死に行く人の記憶の中に入り込み、記憶を書き換えて記憶の中で願いを成就させるサービスを提供しているSigmund Corp.。 そしてそこで働くWattsとRosalene。新たな依頼を受け、クライアントのもとへ向かいます。

”To the Moon”、”A Bird Story”の続編にあたります。前作はともにプレイしてなくても楽しめますが、プレイしておくとよりストーリーに没入できると思います。特に”A Bird Story”はやっておいたほうがいいと思います。

操作

操作はキーボードまたはマウスで移動、スペースキーでアクション。ESCでメニューを出します。

メニューではアイテムとかキャラとかあるのですが全然使いませんでした。セーブくらいですね、使ったのは。

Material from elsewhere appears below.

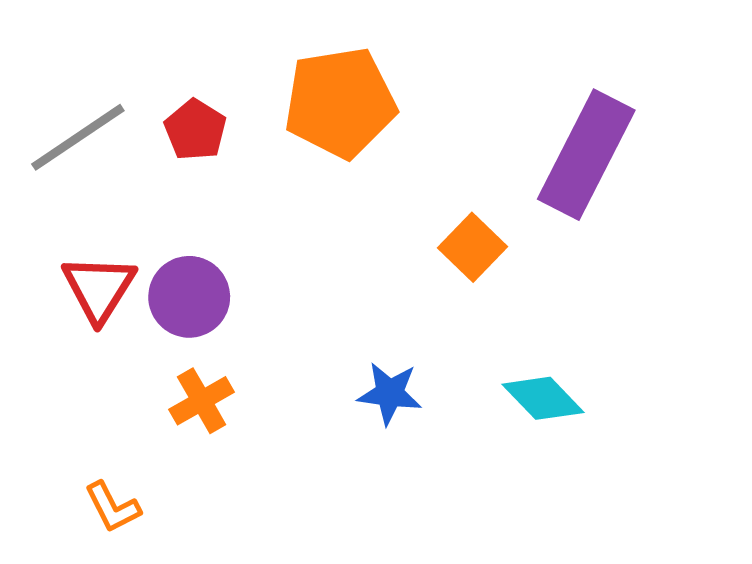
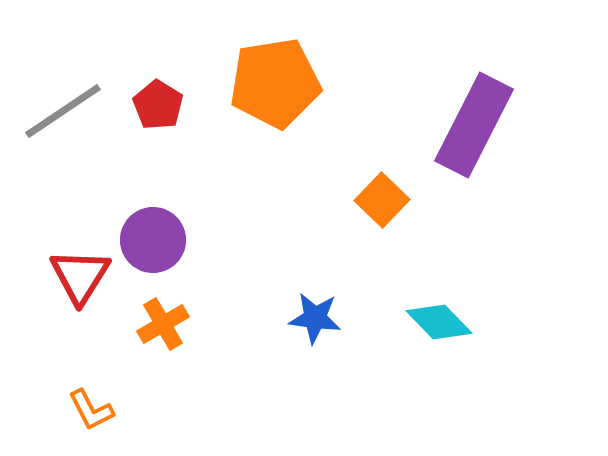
red triangle: (99, 288) -> (80, 276), moved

前作同様、各記憶の断片にはmementoと呼ばれる思い出の品があり、それはバリアのようなもので守られています。その記憶の断片の中で登場人物に話しかける等イベントをクリアすることで得られるアイテムを集めそのバリアにぶつけて壊し、

謎のパズルゲームをクリアして

mementoをActivateすると次の記憶の断片にジャンプできます。

RPGっぽいですが武器やレベル等はありません。戦闘は…ほぼないですけどゼロではありません。基本的にストーリー、音楽、雰囲気を楽しむゲームでまず詰まることはないと思います。

内容

※ゲーム序盤のネタバレがあります。

今回の依頼者の名はColin、元パイロットです。奥さんのSofia、息子のAsherの3人家族です。

WattsとRosaleneはいつものように記憶をたどっていき、ポイントとなる記憶を書き換えて願いをかなえるのですが、今回はそもそも依頼人の願いがはっきりしません。

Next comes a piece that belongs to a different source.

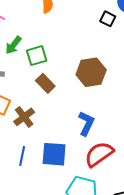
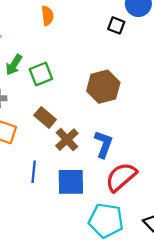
brown rectangle: (45, 83) -> (45, 117), moved
brown cross: (24, 117) -> (67, 140), moved
blue line: (22, 156) -> (34, 172), moved

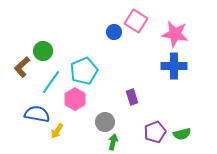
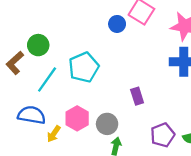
pink hexagon: (75, 99) -> (77, 118), moved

前作の”To The Moon”では依頼人Johnnyの願いは月へ行くことでした。しかし今回のColinは幸せな人生だったといいます。ならば何故Sigmund Corp.に依頼する必要があったのか…

夫婦仲も決して悪くはなく、二人で老後を楽しんでいました。

妻も何故夫がSigmund Corp.に記憶を書き換えてもらいたがるのか?あたしの何かが不満だったの?って感じで、Watts達に対しても不機嫌な態度で接します。

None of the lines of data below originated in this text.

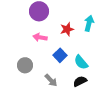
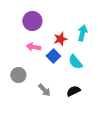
blue square: (60, 55) -> (53, 56), moved
cyan semicircle: (81, 62) -> (75, 62), moved

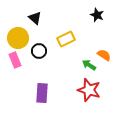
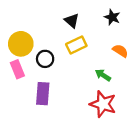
black triangle: (35, 18) -> (72, 21), moved
orange semicircle: (104, 55) -> (120, 51), moved
purple rectangle: (42, 93) -> (43, 94), moved

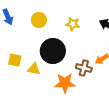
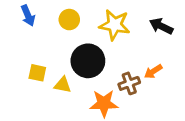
yellow star: (73, 24) -> (115, 25), size x1.6
brown cross: (84, 68) -> (129, 83), turned -35

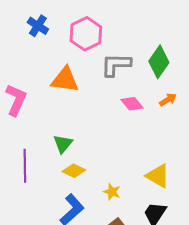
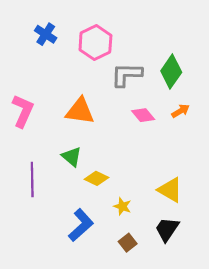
orange triangle: (65, 80) -> (80, 111), moved
green triangle: (63, 144) -> (72, 157), turned -30
yellow diamond: (74, 171) -> (96, 178), moved

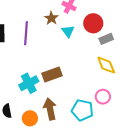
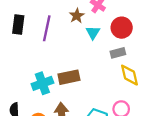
gray rectangle: (106, 39) -> (118, 53), moved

WattsとRosaleneはいつものように記憶の中に入り込む装置をセットしてColinの記憶の中に飛び込みます。

しかし今回はいつもと何かが違います。いつもはより新しい記憶から古い記憶、老年期から徐々に小さい頃の記憶へとさかのぼっていくのですが今回はいきなり幼少期にいったりまた老年期にもどったり、何かが変です。

Colinは孤独な少年でした。

両親は何らかの事情で家を離れることが多かったようです。

あるときColinは向かいのアパートのバルコニーにいたFayeと知り合います。Fayeとはバルコニー越しに話します。二人は徐々に打ち解け仲良しになります。

FayeはColinと一緒に楽器の練習をしてくれました。

そしていつか空を飛んでみたいという夢を叶えるためにColinの背中を押したのもFayeでした。二人はいつも一緒でした。

しかしそんなColinも趣味である音楽が元でSofiaと知り合い、

結婚して、

子供が生まれ…

どう見ても順調な人生です。Colinの願いは何なのでしょうか?

そして記憶の中でたびたび現れる不思議な影…

記憶の中で妻Sofiaよりも存在感のあるFaye。Rosaleneは途中で一旦記憶の外にでていたWattsにFayeの記録を調べてもらいますが、そこで分かったことは…

感想

またしても雰囲気にやられました。まず音楽。”To The Moon”、”A Bird Story”同様すばらしい音楽です。そしてこのドット絵。なぜかこのドット絵での演出がやけに雰囲気に合います。これがもしビジュアルノベルゲームだったら果たしてここまで話題になったんでしょうか。

ストーリー自体は何というか、いいんですけど…ストーリーだけだとそこまで感動しない気がします。やはりこの音楽、登場人物たちの個性、会話、ドット絵、演出、これらすべてが重なり合って醸し出す雰囲気がとても好きです。

Steamでの評判もめちゃくちゃいいようですね。あまりにも期待が大きすぎてハードル高すぎるんではないかと心配しましたが、見事ハードル超えてきました。

前作同様RPG Maker製のようです。続編ってシステムがバージョンアップして新しいものが使われるのが普通ですが、このゲームはシステムは変わらずあくまで中身で勝負です。

プレイ時間は5時間弱、前作のファンならぜひプレイしたいですね。ただしまだ日本語はありません。